When I was younger and it involved with student organizations, there was this saying that you should give people a title and get them involved. Making someone the assistant editorial page editor at the school paper was fine as long as they did the work. Otherwise, it’s meaningless to have a title without having any responsibility. We have people on our local chambers of commerce board who do nothing and own no business.
As a plan provider or someone working for a plan provider, I think people are more interested in titles than the responsibilities that go with them. I saw it in the non-profit organization where I was the Vice President. You have people get titles that they were in charge of some committee or auxiliary organization and they were content to do nothing. On the flip side, I demanded I be made Vice President because I was doing a ton of work and I wanted a say in how the organization was being run. When I found out that the organization was being led by 5 people who were unelected and I was just a figurehead, I stepped down. What’s the point of having the title if you don’t have any responsibility and call the shots?
Titles look good on a resume, and they sure do, but if the requisite experience isn’t behind it, what’s the point? They’re going to find out somehow. I remember when I got ticked off at law school that I didn’t make a law review or another journal that I decided to start my own.

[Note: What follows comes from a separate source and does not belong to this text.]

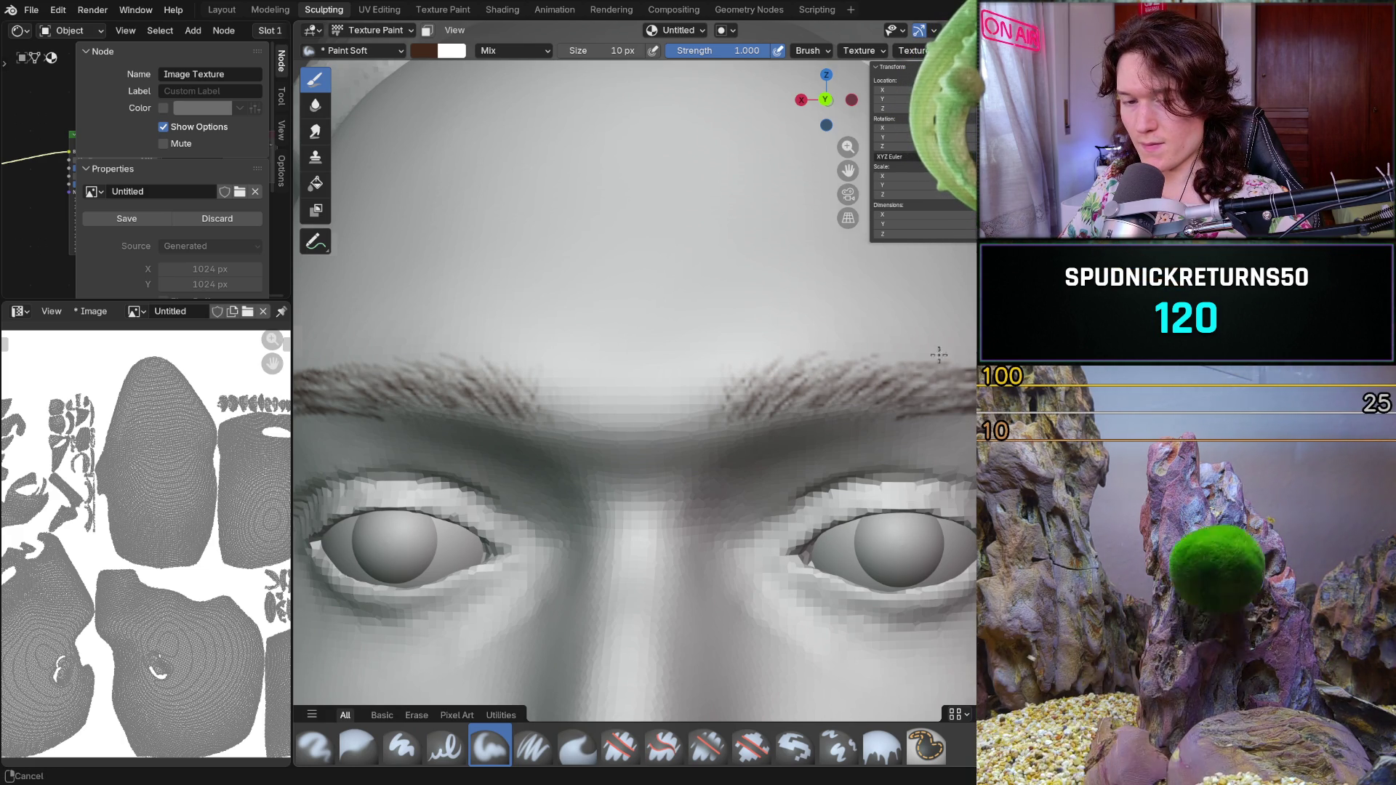
{"action": "middle_click_drag", "start_coordinate": [903, 387], "coordinate": [915, 365]}
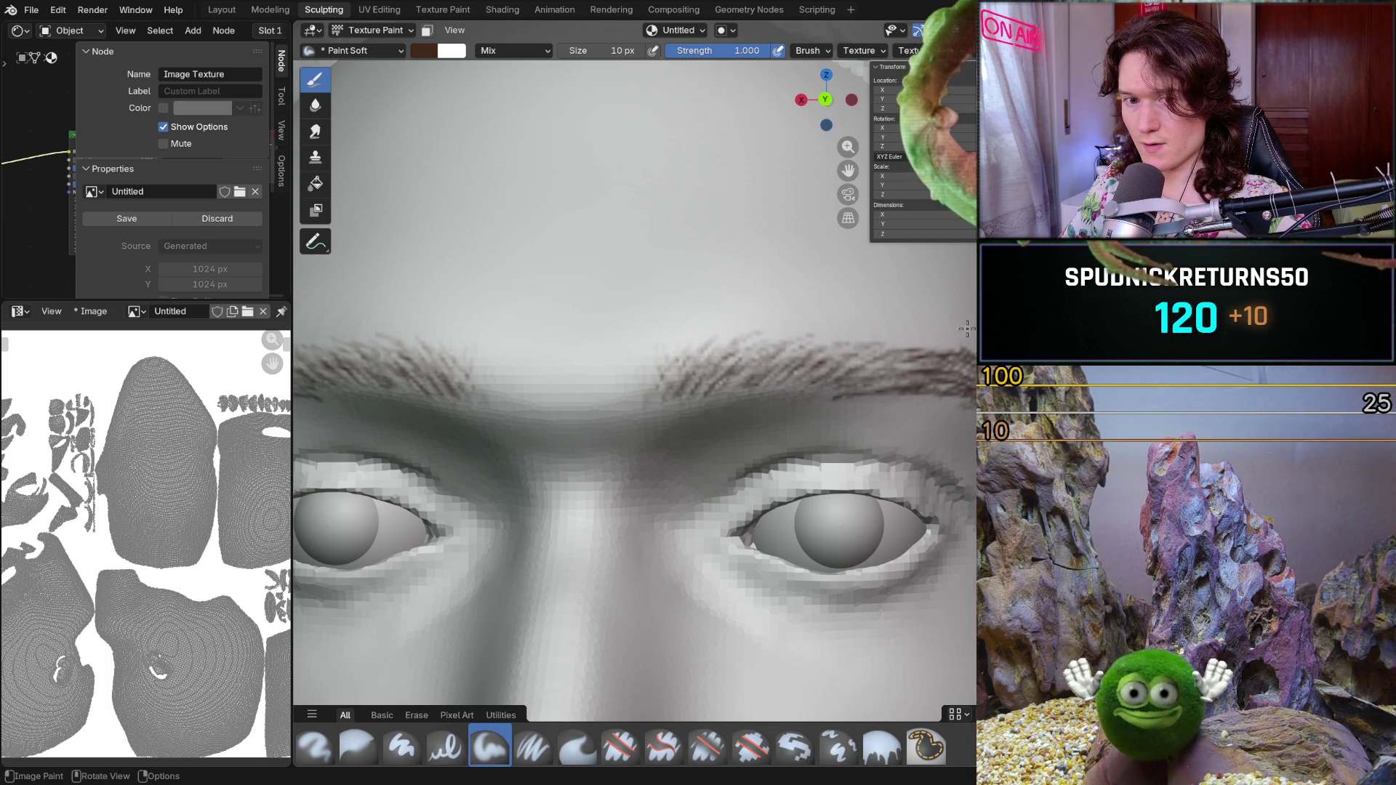
{"action": "left_click_drag", "start_coordinate": [910, 358], "coordinate": [904, 367]}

After I realized the struggle to start one and the fact that the administration would do nothing to get that off the ground, I thought calling myself the Editor in Chief of a law journal that was never going to be published was awfully silly.
The point is the work you do is more important than the title. When I got named the head ERISA attorney at a third-party administration firm and was named a company director, it wore out thin especially when being director means you got a nice desk clock and no say in the running of the place.
The other issue in titles is something I’d discussed a few weeks about what I call “top-heavy” administration where a company has too many generals and not enough soldiers, giving people titles that are more important than their actual job can give people an arrogance that the company doesn’t need and people stop doing work that they think is underneath their title. I told the story of a plan administrator on the first day of work when the administration firm had nothing for her. When asked to help out and make some copies of plan documents, she quit on the spot.
Heck, you can call yourself the King or Queen of 401(k), but it becomes a joke when your work doesn’t live up to the title.